Authors: Pietikäinen, Sari Päivikki
Submitted by: Pietikäinen, Sari Päiviki (University of Jyväskylä, Finland)

“Carnival”, argues Bahktin (1968:10) “can be seen as a temporal liberation from the prevailing truth and from the established order”.  In this paper, I would like to explore moments and spaces of such carnivalism in a context of shifting and complex multilingualisms in the indigenous, traditionally peripheralized Sámiland. The concept of carnival in the Sámi context seems to provide a way to address changing norms and emerging language and discourse practices across fixed boundaries and categories, now set in motion by the current flows of globalisation.

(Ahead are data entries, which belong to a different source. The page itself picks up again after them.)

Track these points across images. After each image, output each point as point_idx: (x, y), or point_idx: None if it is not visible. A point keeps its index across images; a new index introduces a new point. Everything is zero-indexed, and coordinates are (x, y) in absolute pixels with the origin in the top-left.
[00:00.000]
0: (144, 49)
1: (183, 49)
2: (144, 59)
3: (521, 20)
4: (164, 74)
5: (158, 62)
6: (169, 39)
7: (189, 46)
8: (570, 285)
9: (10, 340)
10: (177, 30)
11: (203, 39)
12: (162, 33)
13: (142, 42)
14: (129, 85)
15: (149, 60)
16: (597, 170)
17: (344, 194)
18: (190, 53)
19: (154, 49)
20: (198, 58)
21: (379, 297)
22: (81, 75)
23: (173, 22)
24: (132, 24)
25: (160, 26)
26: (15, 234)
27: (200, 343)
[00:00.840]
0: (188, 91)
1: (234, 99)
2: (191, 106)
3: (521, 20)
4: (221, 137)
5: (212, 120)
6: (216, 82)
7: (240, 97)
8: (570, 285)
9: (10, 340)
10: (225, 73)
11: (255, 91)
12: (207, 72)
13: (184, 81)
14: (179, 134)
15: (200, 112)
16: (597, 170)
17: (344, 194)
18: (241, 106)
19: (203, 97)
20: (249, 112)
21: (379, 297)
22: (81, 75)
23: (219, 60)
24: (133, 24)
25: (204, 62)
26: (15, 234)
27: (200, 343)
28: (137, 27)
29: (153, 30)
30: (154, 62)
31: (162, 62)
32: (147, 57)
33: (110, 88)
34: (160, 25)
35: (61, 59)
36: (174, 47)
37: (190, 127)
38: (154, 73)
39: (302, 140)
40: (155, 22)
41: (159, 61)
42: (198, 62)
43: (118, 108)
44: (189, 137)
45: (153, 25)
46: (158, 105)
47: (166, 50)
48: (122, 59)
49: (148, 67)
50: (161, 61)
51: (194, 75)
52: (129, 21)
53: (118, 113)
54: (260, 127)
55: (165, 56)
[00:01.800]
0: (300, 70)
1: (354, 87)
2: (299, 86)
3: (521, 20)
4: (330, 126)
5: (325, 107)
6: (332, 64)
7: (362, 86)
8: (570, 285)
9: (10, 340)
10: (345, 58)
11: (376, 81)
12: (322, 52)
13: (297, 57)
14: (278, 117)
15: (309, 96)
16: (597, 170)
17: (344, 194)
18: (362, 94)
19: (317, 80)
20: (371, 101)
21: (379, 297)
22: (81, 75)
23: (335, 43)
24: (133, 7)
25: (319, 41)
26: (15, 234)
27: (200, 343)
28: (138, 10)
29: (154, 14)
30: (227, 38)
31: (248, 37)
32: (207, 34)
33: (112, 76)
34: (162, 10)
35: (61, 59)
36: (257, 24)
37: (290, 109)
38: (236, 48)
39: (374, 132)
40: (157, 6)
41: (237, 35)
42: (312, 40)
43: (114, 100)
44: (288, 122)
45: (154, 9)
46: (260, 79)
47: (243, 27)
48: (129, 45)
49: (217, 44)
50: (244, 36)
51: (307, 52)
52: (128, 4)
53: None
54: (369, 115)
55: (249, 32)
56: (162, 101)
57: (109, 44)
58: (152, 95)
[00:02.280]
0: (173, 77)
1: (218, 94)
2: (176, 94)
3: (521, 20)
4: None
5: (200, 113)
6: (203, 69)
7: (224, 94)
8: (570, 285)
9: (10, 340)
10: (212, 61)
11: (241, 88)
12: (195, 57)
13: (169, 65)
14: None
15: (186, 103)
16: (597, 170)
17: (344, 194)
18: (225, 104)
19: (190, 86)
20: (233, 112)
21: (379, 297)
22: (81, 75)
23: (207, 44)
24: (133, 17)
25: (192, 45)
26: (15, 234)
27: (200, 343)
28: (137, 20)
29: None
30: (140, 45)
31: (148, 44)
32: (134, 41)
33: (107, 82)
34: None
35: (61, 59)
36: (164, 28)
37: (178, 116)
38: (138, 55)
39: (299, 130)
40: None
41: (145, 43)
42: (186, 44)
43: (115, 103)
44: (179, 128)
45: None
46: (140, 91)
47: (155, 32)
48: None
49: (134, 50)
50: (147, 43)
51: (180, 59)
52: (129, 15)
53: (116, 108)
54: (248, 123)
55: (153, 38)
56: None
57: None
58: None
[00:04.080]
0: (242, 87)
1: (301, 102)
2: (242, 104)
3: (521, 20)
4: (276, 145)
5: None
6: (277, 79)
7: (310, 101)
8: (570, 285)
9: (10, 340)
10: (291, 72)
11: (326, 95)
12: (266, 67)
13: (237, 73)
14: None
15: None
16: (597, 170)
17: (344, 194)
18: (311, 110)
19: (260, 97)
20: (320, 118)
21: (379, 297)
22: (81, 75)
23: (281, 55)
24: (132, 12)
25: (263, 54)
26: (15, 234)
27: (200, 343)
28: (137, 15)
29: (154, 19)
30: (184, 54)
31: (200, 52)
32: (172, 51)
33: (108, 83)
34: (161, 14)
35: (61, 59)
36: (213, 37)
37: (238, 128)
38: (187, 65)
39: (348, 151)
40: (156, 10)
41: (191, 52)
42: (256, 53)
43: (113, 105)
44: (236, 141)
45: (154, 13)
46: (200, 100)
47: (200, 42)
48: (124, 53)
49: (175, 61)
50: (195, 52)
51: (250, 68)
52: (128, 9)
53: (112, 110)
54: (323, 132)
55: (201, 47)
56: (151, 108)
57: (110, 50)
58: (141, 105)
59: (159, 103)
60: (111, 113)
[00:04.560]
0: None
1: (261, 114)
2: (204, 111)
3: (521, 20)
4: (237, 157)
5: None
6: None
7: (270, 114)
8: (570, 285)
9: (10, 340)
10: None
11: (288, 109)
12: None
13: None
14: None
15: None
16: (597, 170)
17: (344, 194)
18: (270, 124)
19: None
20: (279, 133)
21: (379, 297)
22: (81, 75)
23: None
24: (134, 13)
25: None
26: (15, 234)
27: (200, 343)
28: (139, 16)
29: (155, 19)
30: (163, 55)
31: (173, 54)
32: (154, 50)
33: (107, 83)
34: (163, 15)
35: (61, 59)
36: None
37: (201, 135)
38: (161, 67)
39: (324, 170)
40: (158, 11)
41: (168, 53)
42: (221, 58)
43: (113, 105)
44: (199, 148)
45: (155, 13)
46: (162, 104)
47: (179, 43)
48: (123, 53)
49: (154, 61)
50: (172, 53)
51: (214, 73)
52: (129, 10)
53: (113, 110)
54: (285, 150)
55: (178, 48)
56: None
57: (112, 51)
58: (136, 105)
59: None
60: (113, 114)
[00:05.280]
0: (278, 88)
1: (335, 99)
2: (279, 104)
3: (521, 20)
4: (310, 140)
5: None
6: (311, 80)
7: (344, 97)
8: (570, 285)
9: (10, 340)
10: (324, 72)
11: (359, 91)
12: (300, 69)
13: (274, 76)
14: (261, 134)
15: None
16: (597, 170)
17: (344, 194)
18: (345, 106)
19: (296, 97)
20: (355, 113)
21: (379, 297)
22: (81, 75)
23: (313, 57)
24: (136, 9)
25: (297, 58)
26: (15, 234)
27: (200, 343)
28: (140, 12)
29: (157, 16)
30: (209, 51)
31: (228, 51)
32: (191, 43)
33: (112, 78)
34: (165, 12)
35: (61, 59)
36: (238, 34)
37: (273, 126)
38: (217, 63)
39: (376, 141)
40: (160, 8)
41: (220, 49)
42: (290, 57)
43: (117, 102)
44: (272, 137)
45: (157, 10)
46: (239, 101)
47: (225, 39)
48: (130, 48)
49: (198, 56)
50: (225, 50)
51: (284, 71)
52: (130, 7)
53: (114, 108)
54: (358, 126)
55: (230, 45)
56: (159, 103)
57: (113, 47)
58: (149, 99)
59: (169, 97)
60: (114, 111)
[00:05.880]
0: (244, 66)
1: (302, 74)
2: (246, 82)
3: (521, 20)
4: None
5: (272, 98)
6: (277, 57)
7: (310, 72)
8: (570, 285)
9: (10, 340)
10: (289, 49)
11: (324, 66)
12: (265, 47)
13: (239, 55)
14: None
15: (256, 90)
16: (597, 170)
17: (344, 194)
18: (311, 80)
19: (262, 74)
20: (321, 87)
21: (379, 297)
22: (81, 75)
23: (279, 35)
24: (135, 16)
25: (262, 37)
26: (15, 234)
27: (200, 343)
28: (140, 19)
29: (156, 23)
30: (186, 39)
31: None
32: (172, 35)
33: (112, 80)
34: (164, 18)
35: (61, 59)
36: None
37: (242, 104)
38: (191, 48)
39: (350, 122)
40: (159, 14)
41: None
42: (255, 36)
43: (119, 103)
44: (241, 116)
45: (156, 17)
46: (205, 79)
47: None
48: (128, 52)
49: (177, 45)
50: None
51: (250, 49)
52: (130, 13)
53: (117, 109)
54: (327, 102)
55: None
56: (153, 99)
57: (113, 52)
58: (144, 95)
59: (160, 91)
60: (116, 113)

In such a nexus of centralizing and peripheralizing resources and practices – or from a Bahktinian perspective, in a coming together of centrifugal and centripedal forces - we can see creation and commodification of polyphonic performances, important for new identities and creative language practices, and yet at the same time, a challenge to established practices and norms (cf. Pietikäinen 2010, Blackledge & Creese, 2010). 
Such polyphonic performances, as illustrated in this paper, test and tease the prevailing norms and employ both fixity and fluidity to create polyphony in which the previous orders and norms are played with, whereby former opposites collide and merge with each other with a sense of humour, and where reflectivity can be used both as a resource and a commodity. To illustrate this argument, I will draw on my longitudinal ethnographic and discourse analytical research on changing multilingualisms in Sámiland (www.peripheralmultilingualism.fi). I will provide examples of polyphonic performances in Sámi tourism and media spaces, illustrating appropriation and circulation of novel ways of contextualising and materialising Sámi languages and other cultural resources beyond traditional categories, practices, and modalities. The multilingual carnivalism in Sámiland seems to manifest, e.g., in multimodal designs, humour, irony and language play. It is also evident in the deliberate displacement and subversion of the dominant, established interaction orders, rules and norms, and simultaneously plays with and against the norms. In this carnival, Sámi resources are reinvented, relived and renegotiated; the various and often rival languages and practices may come together with different social, ideological and economic values and functions attached to them. As a result, carnival multilingualism in Sámiland can be simultaneously reflective, critical and humorous, allowing ambivalent voices and polyphonic performances to circulate across centre-periphery boundaries in complex and creative ways.
References:
Bakhtin, M. (1968). Rabelais and his world. Trans. H. Iswosky. Indiana University Press.
Blackledge, A. & Creese, A. (2010). Multilingualism: A critical perspective. Continuum.
Pietikäinen, S. 2010. Sámi language mobility: Scales and discourses of multilingualism in polycentric environment. International Journal of Sociology of Language 202, 79-101.